For over 30 years, leading cave divers have attempted to further explore the full extent of the world’s largest subterranean lake at Dragon’s Breath Cave, gigantic water-filled cavern beneath the Kalahari Desert, but have been repeatedly thwarted by the significant water depth.
Now, an international team of robotics engineers and divers has successfully explored Dragon’s Breath Cave using the SUNFISH Autonomous Underwater Vehicle, an AI-controlled, underwater drone.
With the help of the robots, they explored Dragon’s Breath and two other deep cave diving sites in Northern Namibia, a feat that surpassed significant efforts from human divers to explore and map these water-filled caverns.
A team, led by explorer and robotics systems designer Vickie Siegel, applied the world’s most intelligent underwater drone to the task. Developed by Stone Aerospace of Austin, Texas, the SUNFISH AUV is uniquely maneuverable and precise: it can hover, fly upside down, do barrel rolls, and pirouette. It navigates without GPS, radio, or any other outside reference and can produce detailed 3D maps of underwater surfaces using a sonar mapping sensor.
The expedition began at Lake Guinas, an open-air cenote.
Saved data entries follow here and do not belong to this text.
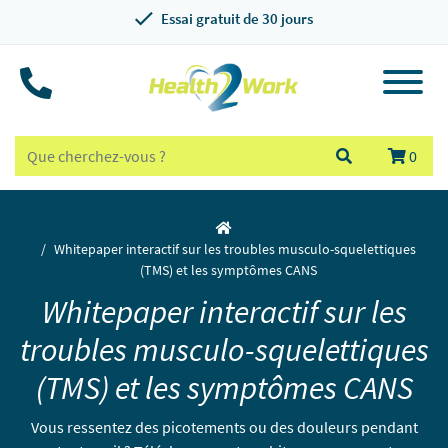
Essai gratuit de 30 jours
0
Whitepaper interactif sur les troubles musculo-squelettiques
(TMS) et les symptômes CANS
Whitepaper interactif sur les
troubles musculo-squelettiques
(TMS) et les symptômes CANS
Vous ressentez des picotements ou des douleurs pendant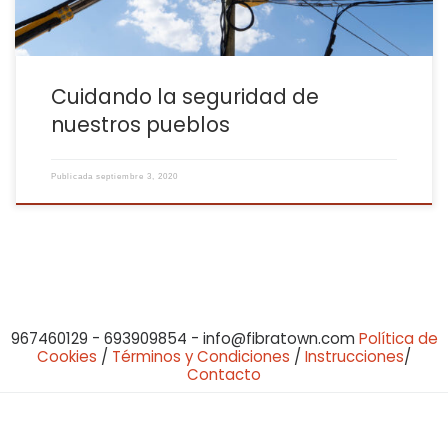
Cuidando la seguridad de
nuestros pueblos
Publicada
septiembre 3, 2020
967460129 - 693909854 - info@fibratown.com
Política de
Cookies
/
Términos y Condiciones
/
Instrucciones
/
Contacto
The maps generated by Sunfish defined the cenote to have an hour-glass shape nearly 300 meters long and 175 meters wide at the bottom, with a depth of 133 meters and continued to two additional and challenging sites.
During the month-long expedition, the team produced complete 3D maps of the Dragon’s Breath, Guinas, and Harasib which may be used by geologists and resource managers to better understand the hydrology of this extremely arid land and by divers wishing to visit the sites.
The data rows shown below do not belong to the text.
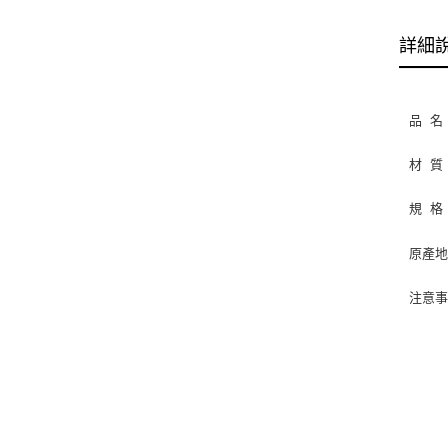
詳細
品 名
材 質
規 格
原產
注意
可
使用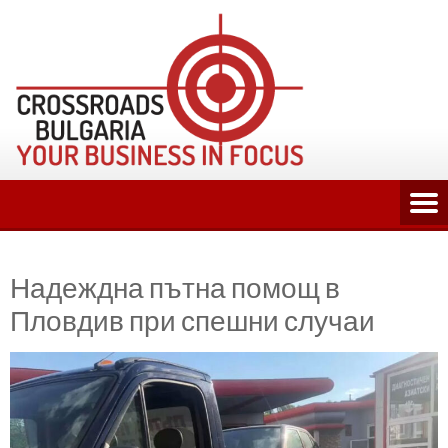
Skip
to
content
Надеждна пътна помощ в
Пловдив при спешни случаи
“We came to Namibia hoping to understand Dragon’s Breath better,” said Siegel, the expedition leader. “In the end, we completely explored and mapped three enigmatic dive sites that were considered the deep frontier.” The SUNFISH explorations definitively answered questions left unresolved by previous divers. “SUNFISH is the first autonomous system to truly explore a totally unknown place inside the Earth.”